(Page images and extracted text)
************
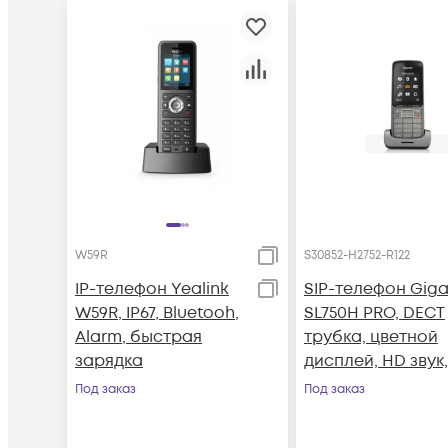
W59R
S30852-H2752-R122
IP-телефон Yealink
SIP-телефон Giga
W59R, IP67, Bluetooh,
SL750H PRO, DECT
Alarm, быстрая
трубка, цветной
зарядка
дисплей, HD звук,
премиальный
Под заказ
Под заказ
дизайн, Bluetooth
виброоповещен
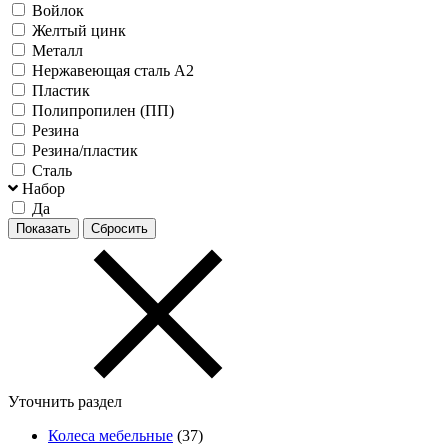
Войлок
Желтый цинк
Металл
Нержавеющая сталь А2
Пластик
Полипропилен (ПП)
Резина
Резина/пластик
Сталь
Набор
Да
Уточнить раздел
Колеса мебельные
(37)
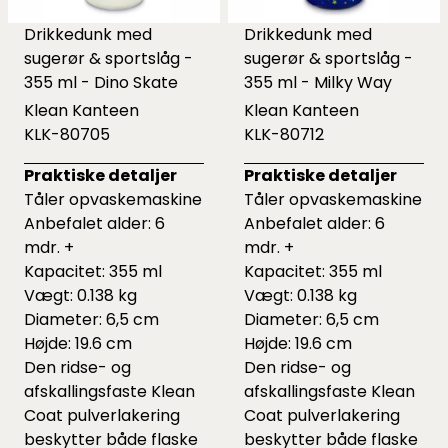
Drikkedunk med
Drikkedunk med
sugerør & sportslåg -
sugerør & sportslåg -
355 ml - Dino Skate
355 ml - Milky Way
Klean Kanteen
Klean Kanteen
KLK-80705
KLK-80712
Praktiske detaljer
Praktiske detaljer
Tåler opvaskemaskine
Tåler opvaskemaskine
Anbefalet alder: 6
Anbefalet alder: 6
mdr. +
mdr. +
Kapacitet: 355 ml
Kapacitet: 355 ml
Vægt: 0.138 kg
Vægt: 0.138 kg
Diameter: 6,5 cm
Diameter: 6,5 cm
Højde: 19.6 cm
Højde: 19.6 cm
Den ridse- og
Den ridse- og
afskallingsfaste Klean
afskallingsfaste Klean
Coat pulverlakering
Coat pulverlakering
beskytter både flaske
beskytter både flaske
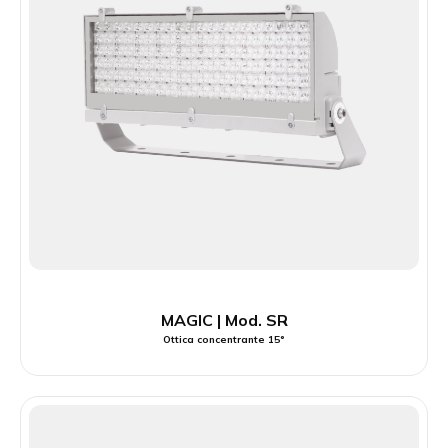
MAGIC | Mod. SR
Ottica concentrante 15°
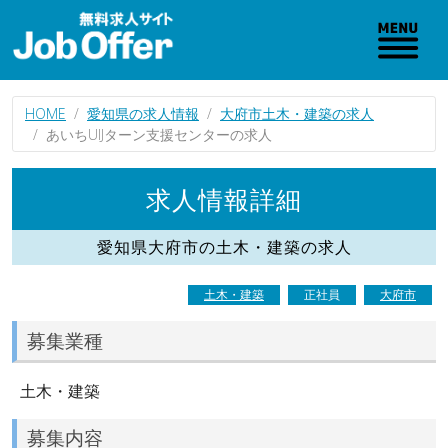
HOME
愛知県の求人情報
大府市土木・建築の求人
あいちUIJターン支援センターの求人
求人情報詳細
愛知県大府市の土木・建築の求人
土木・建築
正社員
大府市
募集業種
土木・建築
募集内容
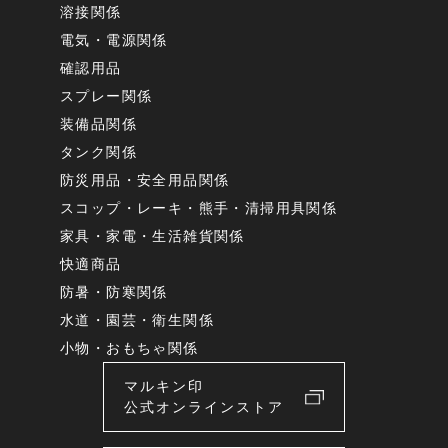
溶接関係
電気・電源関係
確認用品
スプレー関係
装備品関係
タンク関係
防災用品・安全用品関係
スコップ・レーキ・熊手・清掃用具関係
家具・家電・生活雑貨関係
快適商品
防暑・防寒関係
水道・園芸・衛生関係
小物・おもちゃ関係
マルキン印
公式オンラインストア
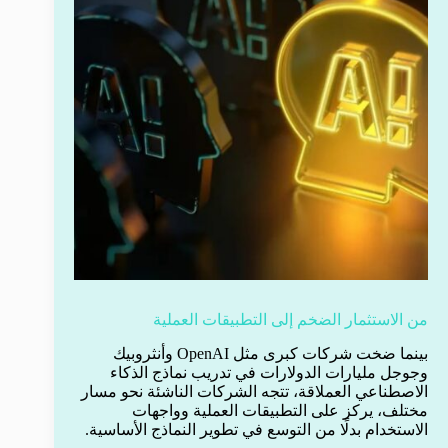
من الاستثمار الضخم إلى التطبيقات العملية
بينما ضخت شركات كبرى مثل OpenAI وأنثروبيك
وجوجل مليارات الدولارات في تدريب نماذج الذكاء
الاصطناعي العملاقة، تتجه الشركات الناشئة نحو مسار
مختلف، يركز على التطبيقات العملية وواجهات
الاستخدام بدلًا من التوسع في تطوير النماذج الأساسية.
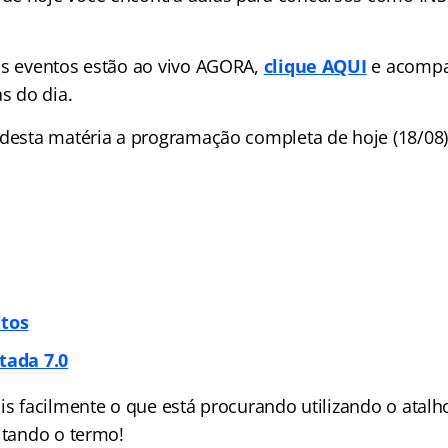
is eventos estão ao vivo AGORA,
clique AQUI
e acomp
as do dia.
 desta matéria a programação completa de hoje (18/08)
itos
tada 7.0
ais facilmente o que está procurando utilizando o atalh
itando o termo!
************
The job here is to write out the records exactly, pictures excluded.

*Response to this exercise*.
W59R
S30852-H2752-R122
IP-телефон Yealink
SIP-телефон Giga
W59R, IP67, Bluetooh,
SL750H PRO, DECT
Alarm, быстрая
трубка, цветной
зарядка
дисплей, HD звук,
премиальный
Под заказ
Под заказ
дизайн, Bluetooth
виброоповещен
Войлок
Желтый цинк
Металл
Нержавеющая сталь А2
Пластик
Полипропилен (ПП)
Резина
Резина/пластик
Сталь
Набор
Да
Уточнить раздел
Колеса мебельные
(37)
Drikkedunk med
Drikkedunk med
sugerør & sportslåg -
sugerør & sportslåg -
355 ml - Dino Skate
355 ml - Milky Way
Klean Kanteen
Klean Kanteen
KLK-80705
KLK-80712
Praktiske detaljer
Praktiske detaljer
Tåler opvaskemaskine
Tåler opvaskemaskine
Anbefalet alder: 6
Anbefalet alder: 6
mdr. +
mdr. +
Kapacitet: 355 ml
Kapacitet: 355 ml
Vægt: 0.138 kg
Vægt: 0.138 kg
Diameter: 6,5 cm
Diameter: 6,5 cm
Højde: 19.6 cm
Højde: 19.6 cm
Den ridse- og
Den ridse- og
afskallingsfaste Klean
afskallingsfaste Klean
Coat pulverlakering
Coat pulverlakering
beskytter både flaske
beskytter både flaske
MAGIC | Mod. SR
Ottica concentrante 15°
HOME
愛知県の求人情報
大府市土木・建築の求人
あいちUIJターン支援センターの求人
求人情報詳細
愛知県大府市の土木・建築の求人
土木・建築
正社員
大府市
募集業種
土木・建築
募集内容
溶接関係
電気・電源関係
確認用品
スプレー関係
装備品関係
タンク関係
防災用品・安全用品関係
スコップ・レーキ・熊手・清掃用具関係
家具・家電・生活雑貨関係
快適商品
防暑・防寒関係
水道・園芸・衛生関係
小物・おもちゃ関係
マルキン印
公式オンラインストア
من الاستثمار الضخم إلى التطبيقات العملية
بينما ضخت شركات كبرى مثل OpenAI وأنثروبيك
وجوجل مليارات الدولارات في تدريب نماذج الذكاء
الاصطناعي العملاقة، تتجه الشركات الناشئة نحو مسار
مختلف، يركز على التطبيقات العملية وواجهات
الاستخدام بدلًا من التوسع في تطوير النماذج الأساسية.
is eventos estão ao vivo AGORA,
clique AQUI
e acomp
as do dia.
 desta matéria a programação completa de hoje (18/08)
itos
tada 7.0
ais facilmente o que está procurando utilizando o atalh
itando o termo!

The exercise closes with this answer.